If there was no duplicates, you'd simply rearrange the values so the indexes are 0,1,2, and so on. So for the starting point, let's exclude the values that are double-referenced and arrange the rest
Since there are duplicates, you need to figure out where to stick them. Suppose the duplicate is referred to by ranges r1, r2, r3. Now, as long as you insert the duplicate between min([r1,r2,r3].minIndex)-1 and max([r1,r2,r3].maxIndex)+1, the sum of maxIndex-minIndex will be the same no matter where you insert it. Moving the insertion point to the left will reduce max-min for all ranges to the left, but increment it for all ranges to the right. So, I think the sensible thing to do is to insert the duplicate at the left edge (minindex) of the rightmost range (one with largest minIndex) of r1,r2,r3. Repeat with all duplicates.
Okay, it looks like there is only one way to reliably solve this problem:
Make sure that no index is ever used by two ranges at once by duplicating values.

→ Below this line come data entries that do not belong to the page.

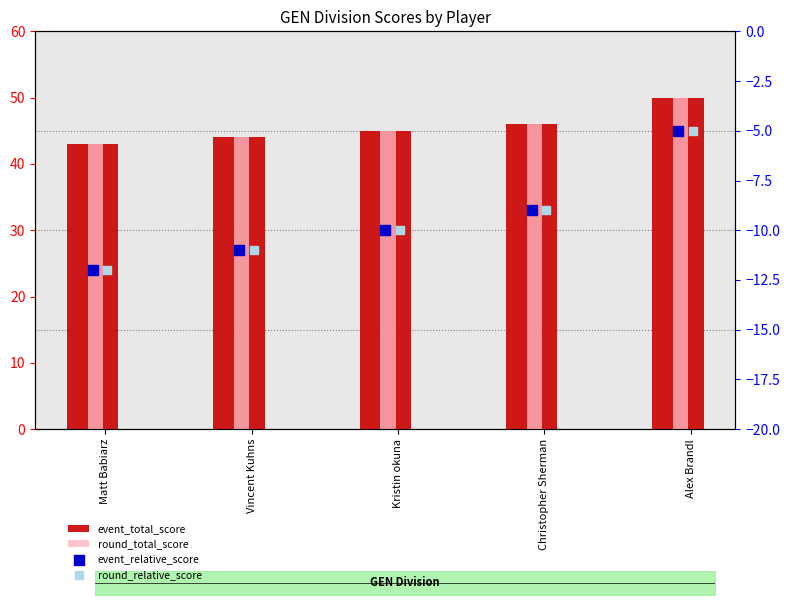

Which series contains the lowest Y value?

event_relative_score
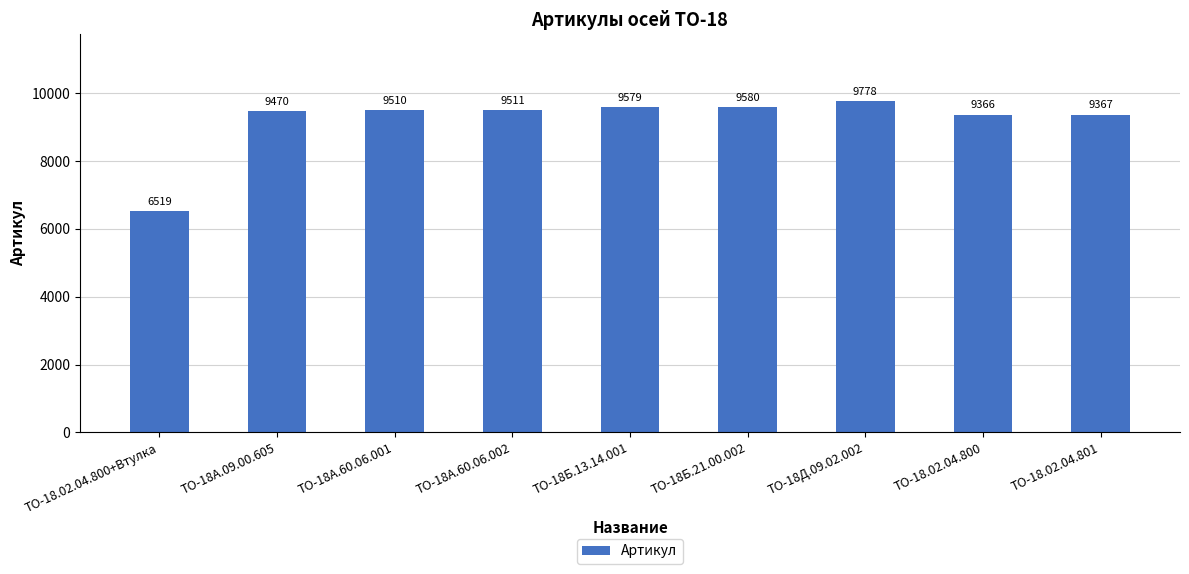

Does the chart contain stacked bars?

No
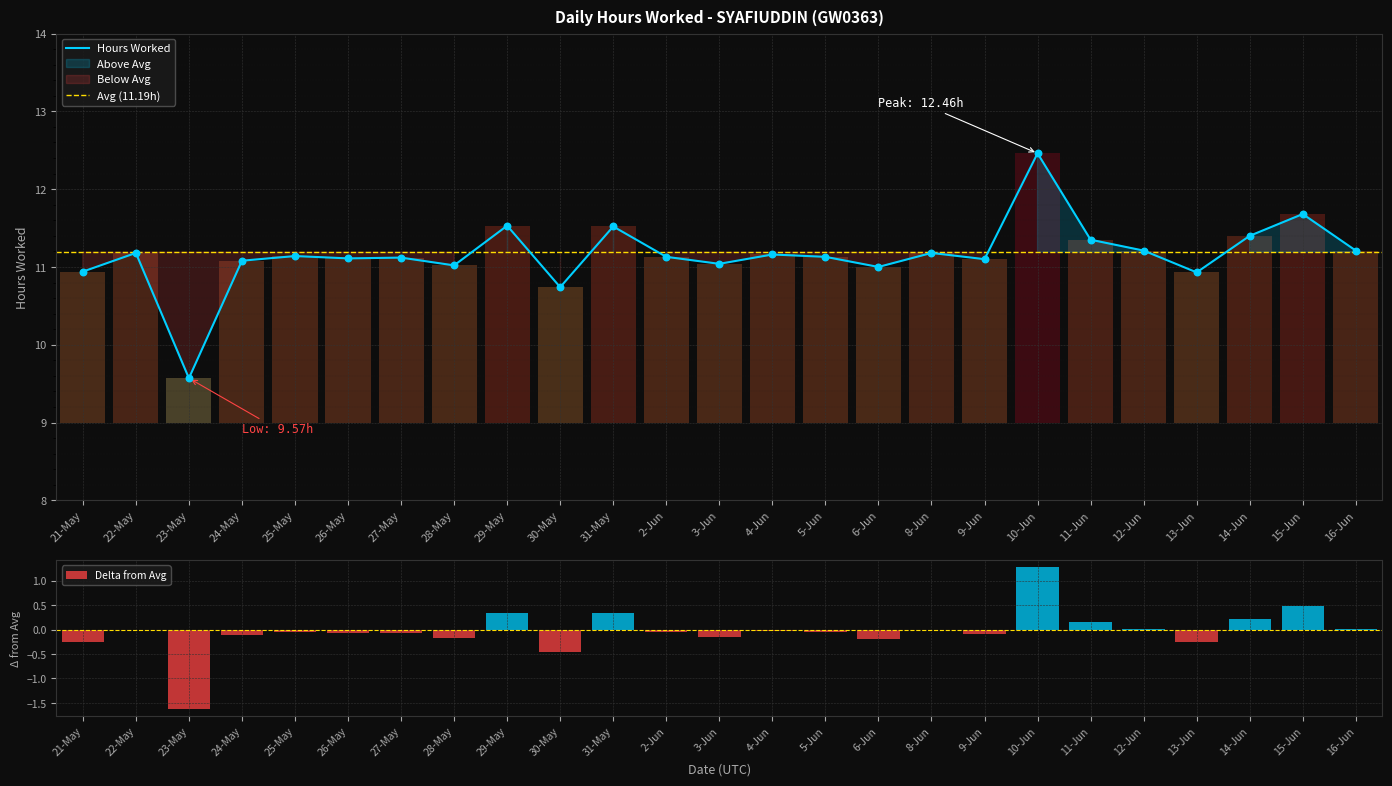

What is the change in value from 21-May to 14-Jun?

+0.5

I.e scan entire array of indexes, and when you find index (of value) that is being used in more than one range, you add copy of that value for each range - each with unique index. After that problem becomes trivial - you simply sort values in the way that will make sure that values array first contains values used only by first range, then values for 2nd range, and so on. I.e. this will get maximum packing.
Because in my app it is more important to minimize sum(ranges[i].maxIndex-ranges[i].minIndex) that to minimize number of values, this approach works for me.
I do not think that there is other reliable way to solve the problem - it is quite easy to get situation when there are indexes used by every range, and in this case it will not be possible to "pack" data no matter what you do. Even allowing index to be used by two ranges at once will lead to problems - you can get ranges a, b and c where a and b, b and c, a and c will have common indexes. In this case it also won't be possible to pack the data.